A month or so ago I posted on Jesus' final week--what He chose to say and do during that week. It's just as instructive, I think, to look at what He said and did in His first lengthy teaching. I'm referring to the Sermon on the Mount, recorded in Matthew 5-7. What are its main takeaways? I think these:
- Thoughts are as powerful as deeds
- Intentions matter hugely
- Do nothing for show
- Avoid sin at all costs
- Be the salt and light of the world
- Whatever good you might see done by the world, you're called to more and better
- Persist in prayer
- Do as you would be done by
- Beware false teachers
To me, the first four are the most striking. "If you thought it, you did it." Jesus was speaking to people who had spent their lives watching the Pharisees' meticulous and too-often hypocritical obedience to the letter of the law. "Meticulous" wasn't wrong, but if we aren't careful people can catch the idea that outward observance and compliance are enough--or the only important thing. Jesus meant to disabuse them of this notion; He was interested in the integrity of the whole individual. A thousand years earlier, David had realized that God desired truth in the inward parts (Psalm 51:6). Almost every deed first starts with a conscious thought. I've found that if I keep the Scriptural reminder to bring every thought captive to Christ, my thought life improves noticeably. I pray this before bed and have even experienced changes in the things I dream.

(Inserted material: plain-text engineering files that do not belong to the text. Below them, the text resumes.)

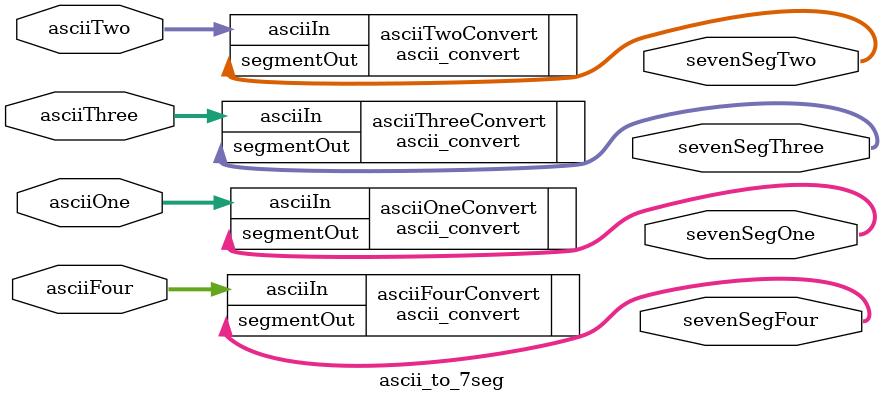
<source format=v>
`timescale 1ns / 1ps
module ascii_to_7seg(

input [7:0] asciiOne,
input [7:0] asciiTwo,
input [7:0] asciiThree,
input [7:0] asciiFour,
output [7:0] sevenSegOne,
output [7:0] sevenSegTwo,
output [7:0] sevenSegThree,
output [7:0] sevenSegFour
    );


ascii_convert asciiOneConvert(
.asciiIn(asciiOne),
.segmentOut(sevenSegOne)
);

ascii_convert asciiTwoConvert(
.asciiIn(asciiTwo),
.segmentOut(sevenSegTwo)
);

ascii_convert asciiThreeConvert(
.asciiIn(asciiThree),
.segmentOut(sevenSegThree)
);

ascii_convert asciiFourConvert(
.asciiIn(asciiFour),
.segmentOut(sevenSegFour)
);

endmodule

</source>
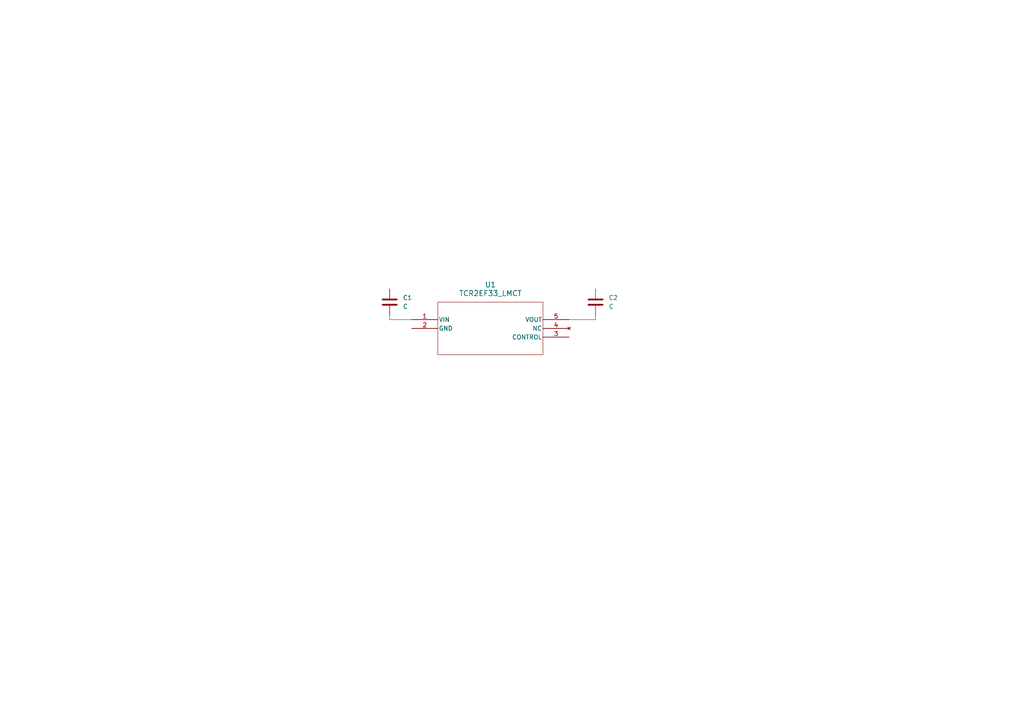
<source format=kicad_sch>
(kicad_sch
	(version 20250114)
	(generator "eeschema")
	(generator_version "9.0")
	(uuid "56e4351d-fd68-446c-9135-fae4e6883ca9")
	(paper "A4")
	
	(wire
		(pts
			(xy 172.72 92.71) (xy 172.72 91.44)
		)
		(stroke
			(width 0)
			(type default)
		)
		(uuid "0f03e673-b5bd-484a-8d6d-0001c88aaa20")
	)
	(wire
		(pts
			(xy 165.1 92.71) (xy 172.72 92.71)
		)
		(stroke
			(width 0)
			(type default)
		)
		(uuid "296f5d9b-8e6e-4a45-b3cc-370dd4cedb33")
	)
	(wire
		(pts
			(xy 119.38 92.71) (xy 113.03 92.71)
		)
		(stroke
			(width 0)
			(type default)
		)
		(uuid "aa5ae38a-cd03-43d8-8d47-8f3f0ee7c52e")
	)
	(wire
		(pts
			(xy 113.03 92.71) (xy 113.03 91.44)
		)
		(stroke
			(width 0)
			(type default)
		)
		(uuid "fca45a34-dc44-4bef-81f1-3e615e6840e5")
	)
	(symbol
		(lib_id "Device:C")
		(at 113.03 87.63 0)
		(unit 1)
		(exclude_from_sim no)
		(in_bom yes)
		(on_board yes)
		(dnp no)
		(fields_autoplaced yes)
		(uuid "1b94b826-d39f-4dc9-b2a0-9e32f0f05183")
		(property "Reference" "C1"
			(at 116.84 86.3599 0)
			(effects
				(font
					(size 1.27 1.27)
				)
				(justify left)
			)
		)
		(property "Value" "C"
			(at 116.84 88.8999 0)
			(effects
				(font
					(size 1.27 1.27)
				)
				(justify left)
			)
		)
		(property "Footprint" "Capacitor_SMD:C_1206_3216Metric_Pad1.33x1.80mm_HandSolder"
			(at 113.9952 91.44 0)
			(effects
				(font
					(size 1.27 1.27)
				)
				(hide yes)
			)
		)
		(property "Datasheet" "~"
			(at 113.03 87.63 0)
			(effects
				(font
					(size 1.27 1.27)
				)
				(hide yes)
			)
		)
		(property "Description" "Unpolarized capacitor"
			(at 113.03 87.63 0)
			(effects
				(font
					(size 1.27 1.27)
				)
				(hide yes)
			)
		)
		(pin "2"
			(uuid "2fd4fe79-0774-48cc-8dd2-f5f1bec2f082")
		)
		(pin "1"
			(uuid "f4626efe-3a5d-4954-9c43-ccb3bf461b35")
		)
		(instances
			(project "Main_Board"
				(path "/a6370cae-4cc8-4463-bced-0fca34553ea8/889a045c-b252-4d67-bc0a-221857f4712d"
					(reference "C1")
					(unit 1)
				)
			)
		)
	)
	(symbol
		(lib_id "Device:C")
		(at 172.72 87.63 0)
		(unit 1)
		(exclude_from_sim no)
		(in_bom yes)
		(on_board yes)
		(dnp no)
		(fields_autoplaced yes)
		(uuid "6b83a4c2-c807-4ed0-852e-d952bd890e77")
		(property "Reference" "C2"
			(at 176.53 86.3599 0)
			(effects
				(font
					(size 1.27 1.27)
				)
				(justify left)
			)
		)
		(property "Value" "C"
			(at 176.53 88.8999 0)
			(effects
				(font
					(size 1.27 1.27)
				)
				(justify left)
			)
		)
		(property "Footprint" "Capacitor_SMD:C_1206_3216Metric_Pad1.33x1.80mm_HandSolder"
			(at 173.6852 91.44 0)
			(effects
				(font
					(size 1.27 1.27)
				)
				(hide yes)
			)
		)
		(property "Datasheet" "~"
			(at 172.72 87.63 0)
			(effects
				(font
					(size 1.27 1.27)
				)
				(hide yes)
			)
		)
		(property "Description" "Unpolarized capacitor"
			(at 172.72 87.63 0)
			(effects
				(font
					(size 1.27 1.27)
				)
				(hide yes)
			)
		)
		(pin "2"
			(uuid "011bce6a-3c59-4b17-ba26-e33189b0fea5")
		)
		(pin "1"
			(uuid "2857765b-801b-4b5a-8379-8ca6c0bef253")
		)
		(instances
			(project "Main_Board"
				(path "/a6370cae-4cc8-4463-bced-0fca34553ea8/889a045c-b252-4d67-bc0a-221857f4712d"
					(reference "C2")
					(unit 1)
				)
			)
		)
	)
	(symbol
		(lib_id "shared_symbols:TCR2EF33_LMCT")
		(at 119.38 92.71 0)
		(unit 1)
		(exclude_from_sim no)
		(in_bom yes)
		(on_board yes)
		(dnp no)
		(fields_autoplaced yes)
		(uuid "990fd25f-4336-4dc5-9b92-5103f9dbe672")
		(property "Reference" "U1"
			(at 142.24 82.55 0)
			(effects
				(font
					(size 1.524 1.524)
				)
			)
		)
		(property "Value" "TCR2EF33_LMCT"
			(at 142.24 85.09 0)
			(effects
				(font
					(size 1.524 1.524)
				)
			)
		)
		(property "Footprint" "shared_footprints:SOT-25   SMV_TOS"
			(at 119.38 92.71 0)
			(effects
				(font
					(size 1.27 1.27)
					(italic yes)
				)
				(hide yes)
			)
		)
		(property "Datasheet" "TCR2EF33_LMCT"
			(at 119.38 92.71 0)
			(effects
				(font
					(size 1.27 1.27)
					(italic yes)
				)
				(hide yes)
			)
		)
		(property "Description" ""
			(at 119.38 92.71 0)
			(effects
				(font
					(size 1.27 1.27)
				)
				(hide yes)
			)
		)
		(pin "5"
			(uuid "a3fe4dcc-2026-4d28-b92e-f5c59afdb911")
		)
		(pin "1"
			(uuid "f5b0cedd-c5a8-480d-bcc5-308af25b1d56")
		)
		(pin "4"
			(uuid "e6150a09-0ad8-412f-a94e-d81690dd1279")
		)
		(pin "2"
			(uuid "40baf2be-2ab0-4704-844e-a9a967f55c9a")
		)
		(pin "3"
			(uuid "8892cf88-3505-4902-8bba-fcb108de102a")
		)
		(instances
			(project "Main_Board"
				(path "/a6370cae-4cc8-4463-bced-0fca34553ea8/889a045c-b252-4d67-bc0a-221857f4712d"
					(reference "U1")
					(unit 1)
				)
			)
		)
	)
)

</source>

Thoughts lead naturally to intentions. There's a claim running through our culture today that intentions do not matter. I will certainly agree that protesting, "But I meant well!" when we have caused offense isn't good enough. Good intentions don't mean we're excused from taking responsibility for our careless behavior; that is centering ourselves at the expense of the person we hurt. Saying those good intentions are worthless, though, is running off the road into the opposite ditch, nor does it make sense, nor is it true. Should we prefer ill intentions? Didn't we just say that the quality of our thoughts usually determines the quality of our deeds? The most important point: the claim that intentions don't matter runs contrary to Jesus' teaching. Intentions matter hugely.
"Do nothing for show" is possibly better rendered "Do nothing just for show." There is nothing wrong with beautiful appearances (in fact, I believe peacocks were created expressly to display the beauty of God's design). Excellence in all things, inner and outer, honors Him, but it's wrong to (a) be prideful or puffed up about appearances, and/or (b) slap them onto the surface of a rotten interior so things look better than they are and expect credit for that. The Lord desires purity, not in the sense of some sort of prissy behavior, but in the sense of lack of mixture or compromise. Our aim is to be Godly through and through.
Avoid sin at all costs. Of course Jesus doesn't mean to literally cut off our hand or pluck out our eye, but the illustration is no less powerful for that realization. Whatever is causing us to sin, we should spare no cost in forsaking that thing; eternally, even our bodies are not worth our souls. The wages of sin really are death. The unsaved person becomes more entrenched in his path to destruction the more he sins, and the saved person becomes entangled again and is often worse off than before, at the very least losing reward he could have gained (1 Corinthians 3), and making it less likely each time that he will repent and turn back. That pet sin we keep sent Jesus to the cross. What we need to do, He says, is rip, cast, thrust, erase, and "cross" it out of our lives. Habitual sinners deceive themselves if they believe they have seen or known Jesus (1 John 3:6).
In all things, may we attend to the inside as much as the outside. Let what we show to others on the outside be the real deal.